Let $M_1 \times M_2$ be the product of two smooth manifolds $M_1, M_2$, and let
$\mu$ be a $k$-form on the product. Set $n_1 := \dim M_1$ and $n_2 := \dim M_2$.
The question is whether the product manifold structure induces a canonical splitting of the exterior derivative in the sense that
$$ \operatorname{d}\negthinspace \mu = \operatorname{d}_1 \negthinspace \mu +
\operatorname{d}_2 \negthinspace \mu \, .$$
Indeed, if one looks at the coordinate expression
$$\mu = \frac{1}{k!} \, \mu_{i_1 \dots i_k} \, \operatorname{d}\negthinspace x^{i_1}\wedge
\dots \wedge \operatorname{d}\negthinspace x^{i_k} \, ,$$
in product coordinates
$$\left(x^1, \dots, x^{n_1},x^{n_1+1}, \dots, x^{n_1 +n_2} \right)
= \left(x^1_1, \dots, x^{n_1}_1,x^{1}_2, \dots, x^{n_2}_2 \right) \, , $$
then
\begin{align}
\operatorname{d}\negthinspace \mu
&= \frac{1}{k!} \, \left( \sum_{j_1=1}^{n_1} \frac{\partial \mu_{i_1 \dots i_k}}{\partial x^{j_1}_1} \,
\operatorname{d} \negthinspace x_1^{j_1}
+ \sum_{j_2=1}^{n_2} \frac{\partial \mu_{i_1 \dots i_k}}{\partial x^{j_2}_2} \,
\operatorname{d} \negthinspace x_2^{j_2}
\right)\wedge \operatorname{d}\negthinspace x^{i_1}\wedge
\dots \wedge \operatorname{d}\negthinspace x^{i_k}
\\
&= \frac{1}{k!} \, \left( \sum_{j_1=1}^{n_1} \frac{\partial \mu_{i_1 \dots i_k}}{\partial x^{j_1}_1} \,
\operatorname{d} \negthinspace x_1^{j_1}
\right) \wedge \operatorname{d}\negthinspace x^{i_1}\wedge
\dots \wedge \operatorname{d}\negthinspace x^{i_k}
+ \frac{1}{k!} \,
\left( \sum_{j_2=1}^{n_2} \frac{\partial \mu_{i_1 \dots i_k}}{\partial x^{j_2}_2} \,
\operatorname{d} \negthinspace x_2^{j_2}
\right)\wedge \operatorname{d}\negthinspace x^{i_1}\wedge
\dots \wedge \operatorname{d}\negthinspace x^{i_k} \, .
\end{align}
(Of course, one needs to anti-symmetrize to get the components of the $(k+1)$-forms.)
Is there a way to define this invariantly e.g. by using projections onto some subbundles of
the tangent bundle/tensor bundles of the product?

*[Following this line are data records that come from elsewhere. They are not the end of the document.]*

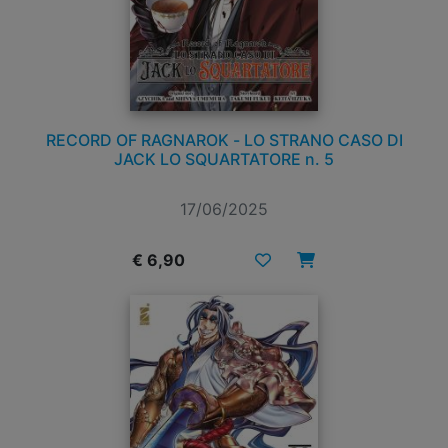
RECORD OF RAGNAROK - LO STRANO CASO DI
JACK LO SQUARTATORE n. 5
17/06/2025
€ 6,90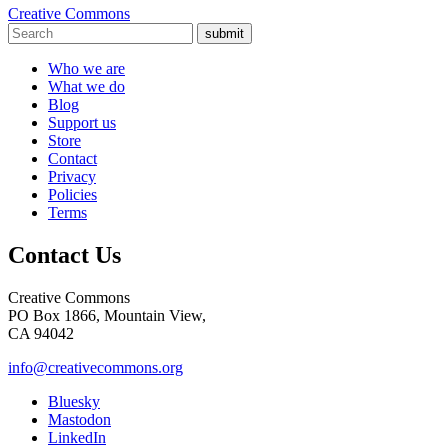
Creative Commons
submit
Who we are
What we do
Blog
Support us
Store
Contact
Privacy
Policies
Terms
Contact Us
Creative Commons
PO Box 1866, Mountain View,
CA 94042
info@creativecommons.org
Bluesky
Mastodon
LinkedIn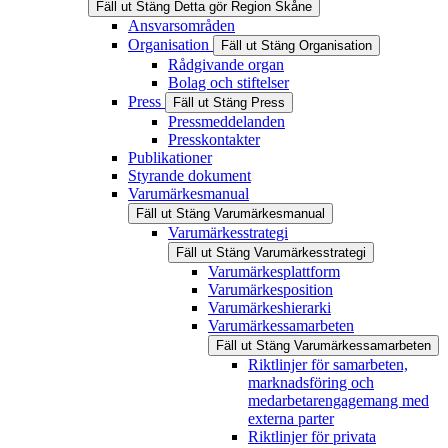
Fäll ut
Stäng
Detta gör Region Skåne
Ansvarsområden
Organisation
Fäll ut
Stäng
Organisation
Rådgivande organ
Bolag och stiftelser
Press
Fäll ut
Stäng
Press
Pressmeddelanden
Presskontakter
Publikationer
Styrande dokument
Varumärkesmanual
Fäll ut
Stäng
Varumärkesmanual
Varumärkesstrategi
Fäll ut
Stäng
Varumärkesstrategi
Varumärkesplattform
Varumärkesposition
Varumärkeshierarki
Varumärkessamarbeten
Fäll ut
Stäng
Varumärkessamarbeten
Riktlinjer för samarbeten,
marknadsföring och
medarbetarengagemang med
externa parter
Riktlinjer för privata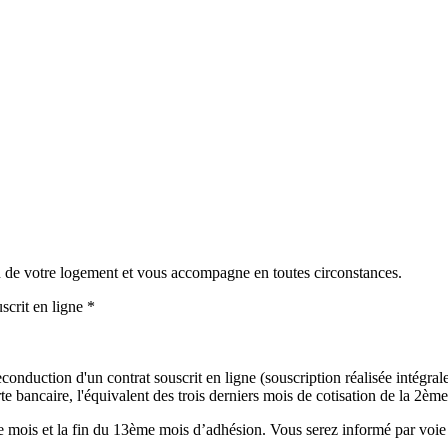
in de votre logement et vous accompagne en toutes circonstances.
scrit en ligne *
onduction d'un contrat souscrit en ligne (souscription réalisée intégralem
 bancaire, l'équivalent des trois derniers mois de cotisation de la 2ème 
mois et la fin du 13ème mois d’adhésion. Vous serez informé par voie é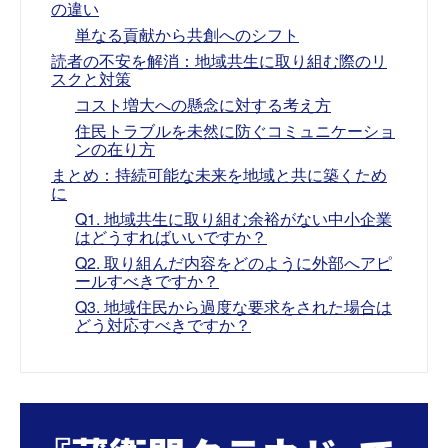
の違い
単なる貢献から共創へのシフト
読者の不安を解消：地域共生に取り組む際のリ
スクと対策
コスト増大への懸念に対する考え方
住民トラブルを未然に防ぐコミュニケーショ
ンの在り方
まとめ：持続可能な未来を地域と共に築くため
に
Q1. 地域共生に取り組む余裕がない中小企業
はどうすればいいですか？
Q2. 取り組んだ内容をどのように外部へアピ
ールすべきですか？
Q3. 地域住民から過度な要求をされた場合は
どう対応すべきですか？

A quick search in the literature did not really yield anything. One would expect this to be more common, if this were a thing.
EDIT: To maybe give some motivation/context for why one would want to do this, consider the projection mappings onto the respective factor
$$\operatorname{pr}_i \colon M_1 \times M_2 \to M_i \colon (m_1,m_2) \mapsto m_i \, ,$$
a differential form $\alpha$ on say $M_1$, as well as a vector field $X$ on the product $M_1 \times M_2$. One shows easily that formally
$$X \lrcorner \left( \operatorname{pr}_1^* \alpha \right) = \operatorname{pr}_1^* \Bigl( \bigl((\operatorname{pr}_1)_* X \bigr) \lrcorner \alpha \Bigr) \, .$$
($\lrcorner$ is contraction, the upper and lower stars denote pullback and pushforward, respectively)
However, the expression in parentheses on the right hand side is not a differential form on $M_1$, so
$$\operatorname{d} \left( \negthinspace \operatorname{pr}_1^* \Bigl( \bigl((\operatorname{pr}_1)_* X \bigr) \lrcorner \alpha \Bigr) \right)
\neq
\operatorname{pr}_1^* \left( \operatorname{d} \Bigl( \bigl((\operatorname{pr}_1)_* X \bigr) \lrcorner \alpha \Bigr) \right)$$
It is the splitting I was asking for that would allow this equality to hold, if $\operatorname{d}$ were replaced by $\operatorname{d} \negthinspace _1$ on the left hand side.
Best Answer
Let $\pi_1,\pi_2$ denote the canonical projections and $A_1=\pi_1^*TM_1$, $A_2=\pi_2^*TM_2$. We have the canonical decomposition of vector bundles which splits $T(M_1\times M_2)$ into "horizontal" and "vertical" parts. $$ T(M_1\times M_2)\cong A_1\oplus A_2 $$ This in turn gives rise to a decomposition of exterior powers $$ \Lambda^kT^*(M_1\times M_2)\cong\bigoplus_{p+q=k}\Lambda^pA_1^*\otimes\Lambda^qA_2^* $$ which gives us projections $P^{p,q}$ to each factor of this direct sum. We can use these to write the decomposition as $$ d_1=\sum_{p+q=k}P^{p+1,q}\circ d\circ P^{p,q},\ \ \ \ \ d_2=\sum_{p+q=k}P^{p,q+1}\circ d\circ P^{p,q} $$ That said, this decomposition may not do what you want it to. The equality you give: $$ X\lrcorner\pi_1^*\alpha=\pi_1^*(\pi_{1*}X\lrcorner\alpha) $$ Doesn't make sense, since the pushforward $\pi_{1*}X$ isn't generally well defined. In fact, $X\lrcorner\pi_1^*\alpha$ cannot generally be expressed as a pullback. One can write a similar expression using Cartan's magic formula, but an extra Lie derivative appears: $$ d(X\lrcorner\pi_1^*\alpha)=\mathcal{L}_X(\pi_1^*\alpha)-X\lrcorner\pi_1^*(d\alpha) $$